- _GOAL OF THE EXERCISE_
Working through the lines below, return each one that holds "were".

- _DATA SHOWN_
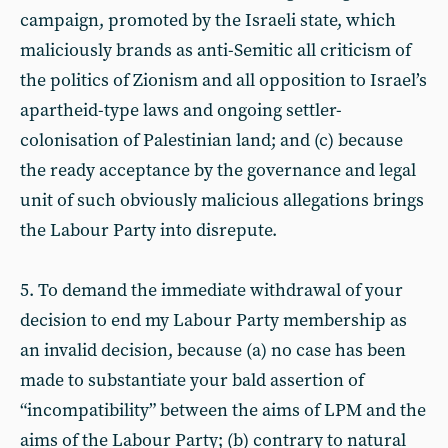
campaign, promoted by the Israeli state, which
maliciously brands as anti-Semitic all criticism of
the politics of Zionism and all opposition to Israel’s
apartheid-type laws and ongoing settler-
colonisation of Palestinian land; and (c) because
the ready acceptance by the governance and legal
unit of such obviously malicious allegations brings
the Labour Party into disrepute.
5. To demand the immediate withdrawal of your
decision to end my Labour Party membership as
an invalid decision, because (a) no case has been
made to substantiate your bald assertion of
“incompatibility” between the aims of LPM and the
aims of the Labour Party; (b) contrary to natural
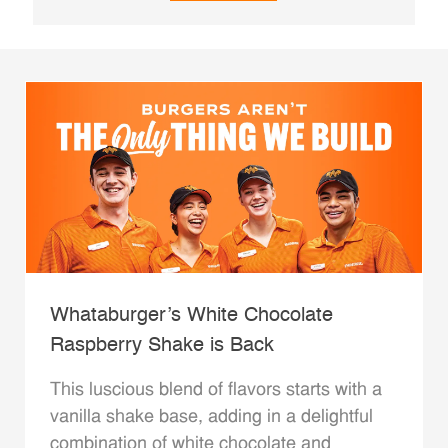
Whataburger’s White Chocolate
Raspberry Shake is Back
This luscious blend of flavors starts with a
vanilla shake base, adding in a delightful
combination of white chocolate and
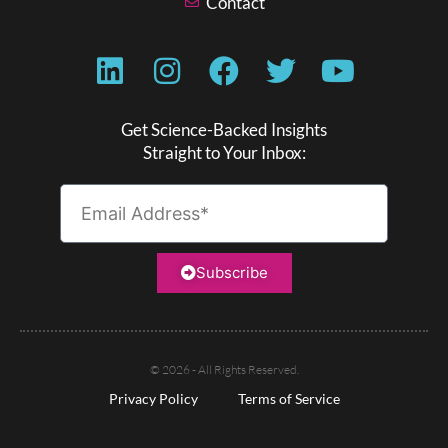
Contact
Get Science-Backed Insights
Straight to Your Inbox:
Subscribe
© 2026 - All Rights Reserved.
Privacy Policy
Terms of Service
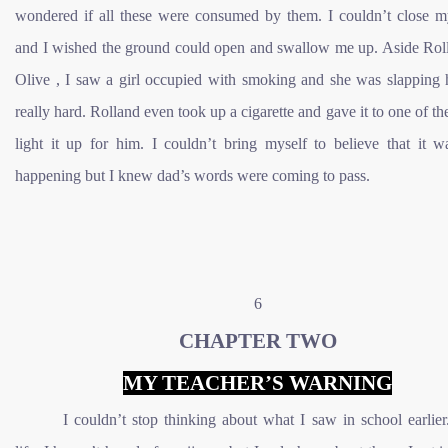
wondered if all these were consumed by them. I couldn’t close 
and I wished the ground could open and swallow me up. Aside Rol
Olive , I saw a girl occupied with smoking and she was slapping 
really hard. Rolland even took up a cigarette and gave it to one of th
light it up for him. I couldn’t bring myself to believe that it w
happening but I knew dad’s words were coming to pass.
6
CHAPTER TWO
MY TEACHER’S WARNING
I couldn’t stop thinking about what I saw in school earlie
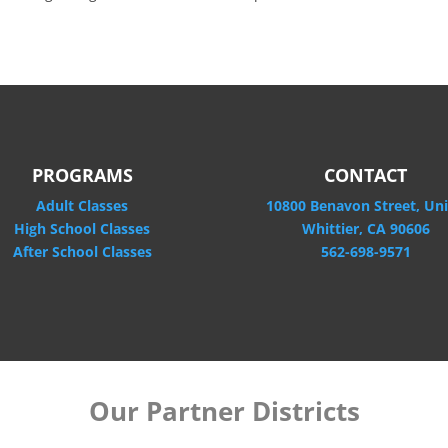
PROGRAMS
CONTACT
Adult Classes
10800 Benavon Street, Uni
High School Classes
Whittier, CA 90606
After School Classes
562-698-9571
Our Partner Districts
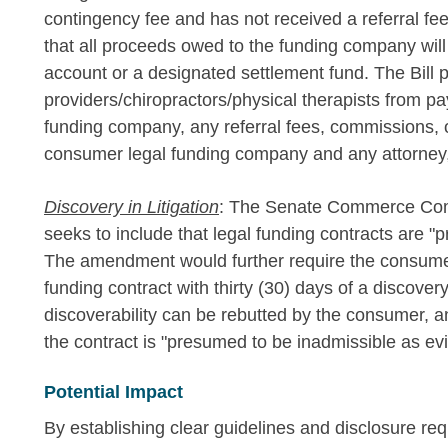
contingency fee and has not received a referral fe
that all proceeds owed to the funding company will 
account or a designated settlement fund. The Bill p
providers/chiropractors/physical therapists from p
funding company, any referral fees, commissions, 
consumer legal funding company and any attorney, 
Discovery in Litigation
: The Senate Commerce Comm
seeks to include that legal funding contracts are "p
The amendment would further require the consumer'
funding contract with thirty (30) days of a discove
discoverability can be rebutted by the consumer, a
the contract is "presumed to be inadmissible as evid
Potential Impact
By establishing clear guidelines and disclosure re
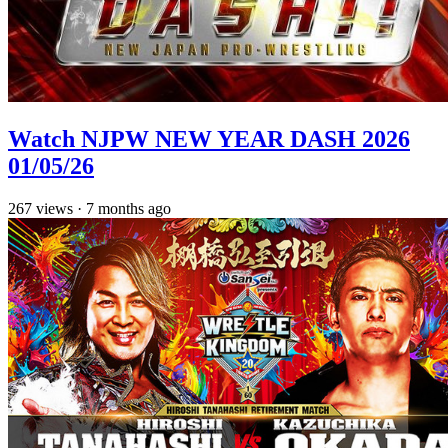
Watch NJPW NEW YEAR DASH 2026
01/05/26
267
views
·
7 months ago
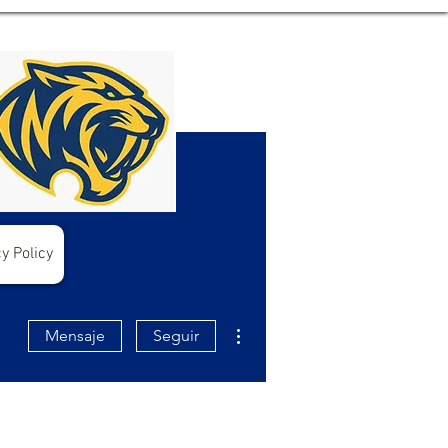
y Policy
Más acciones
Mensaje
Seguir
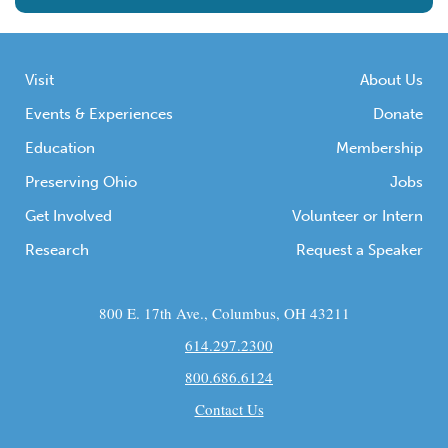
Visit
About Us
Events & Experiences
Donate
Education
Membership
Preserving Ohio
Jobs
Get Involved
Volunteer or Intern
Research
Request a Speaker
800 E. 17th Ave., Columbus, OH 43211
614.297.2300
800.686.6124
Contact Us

* * *

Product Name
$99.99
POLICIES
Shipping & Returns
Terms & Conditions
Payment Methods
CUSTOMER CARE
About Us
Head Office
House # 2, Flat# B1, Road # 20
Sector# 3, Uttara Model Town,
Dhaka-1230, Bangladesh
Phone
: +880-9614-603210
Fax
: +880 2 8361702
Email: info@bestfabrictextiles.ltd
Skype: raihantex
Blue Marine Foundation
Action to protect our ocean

- _TASK RESULT_
wondered if all these were consumed by them. I couldn’t close 
happening but I knew dad’s words were coming to pass.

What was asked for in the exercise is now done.